William Braman and the other traders claimed that by charging some traders for real-time market information, while allegedly allowing high-frequency traders to pay for superior access to that that data, the CME-owned exchanges established an unequal and two-tiered marketplace. They said that this arrangement allowed HFTs through their de facto inside trading to influence the price of financial futures artificially.
Predatory Strategies
U.S. District Judge John Robert Blakey said the complaint starts from the assumption that all high-frequency traders engage in predatory strategies in violation of rules that CME and CBOT are supposed to enforce.

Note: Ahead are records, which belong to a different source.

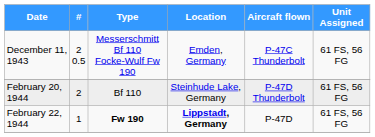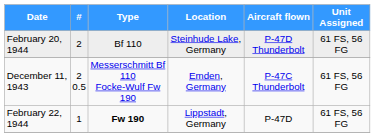rows swapped: December 11, 1943 <-> February 20, 1944
February 22, 1944 | Location: bold -> normal
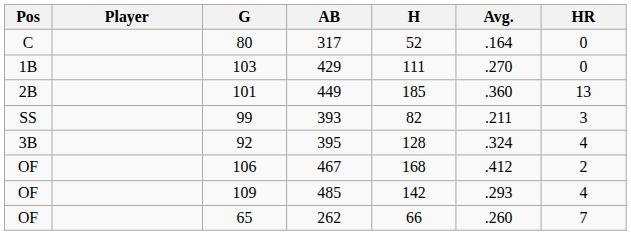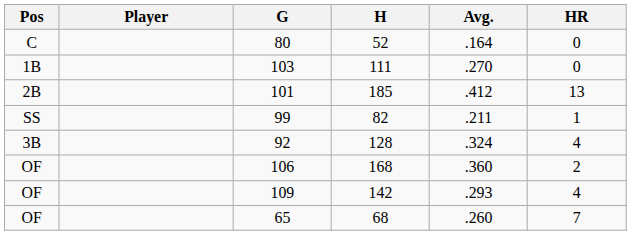- column: AB | 317 | 429 | 449 | 393 | 395 | 467 | 485 | 262
101 | Avg.: .360 -> .412
99 | HR: 3 -> 1
106 | Avg.: .412 -> .360
65 | H: 66 -> 68
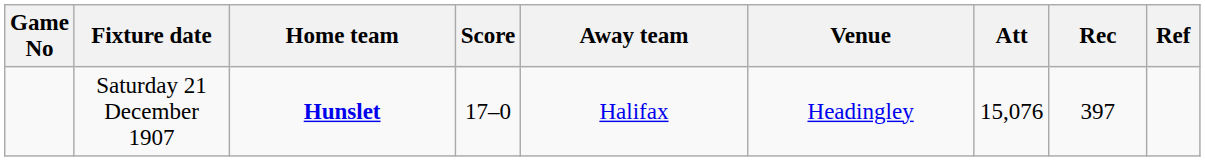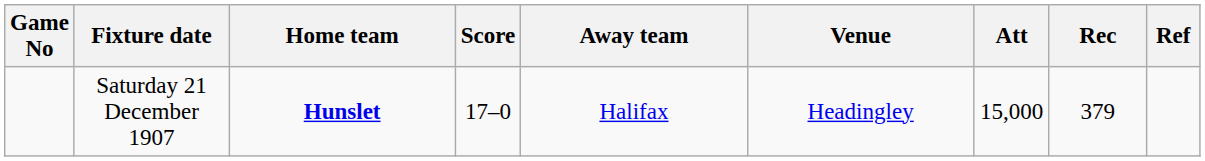Saturday 21 December 1907 | Att: 15,076 -> 15,000
Saturday 21 December 1907 | Rec: 397 -> 379
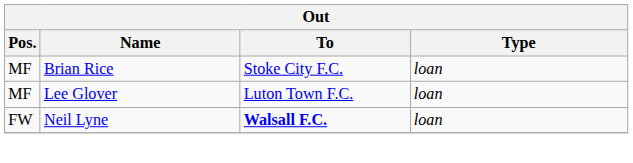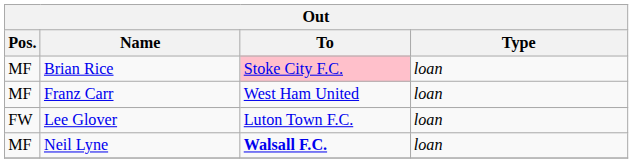Brian Rice | To: no background -> pink background
+ row: MF | Franz Carr | West Ham United | loan
Lee Glover | Pos.: MF -> FW
Neil Lyne | Pos.: FW -> MF
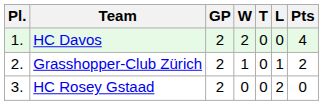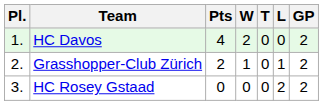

Plaintiffs have not alleged that any particular HFTs violated any particular rule or regulation that the defendants were required to enforce or that the defendants knew the HFTs were doing so, he wrote.
Victor E. Stewart, a lawyer for the traders, said his law firm and clients are considering their options. He declined in an e-mail to comment further on the ruling.
CME Group has maintained since this suit was filed that the case was without merit and is gratified that today the judge concluded that it should not proceed further, Laurie Bischel, a spokeswoman for the company, said in an e-mail.
CME Group offers futures based on interest rates, equity indexes, currencies, energy products and agricultural commodities.
The case is Braman v. CME Group Inc., 14-cv-02646, U.S. District Court, Northern District of Illinois (Chicago).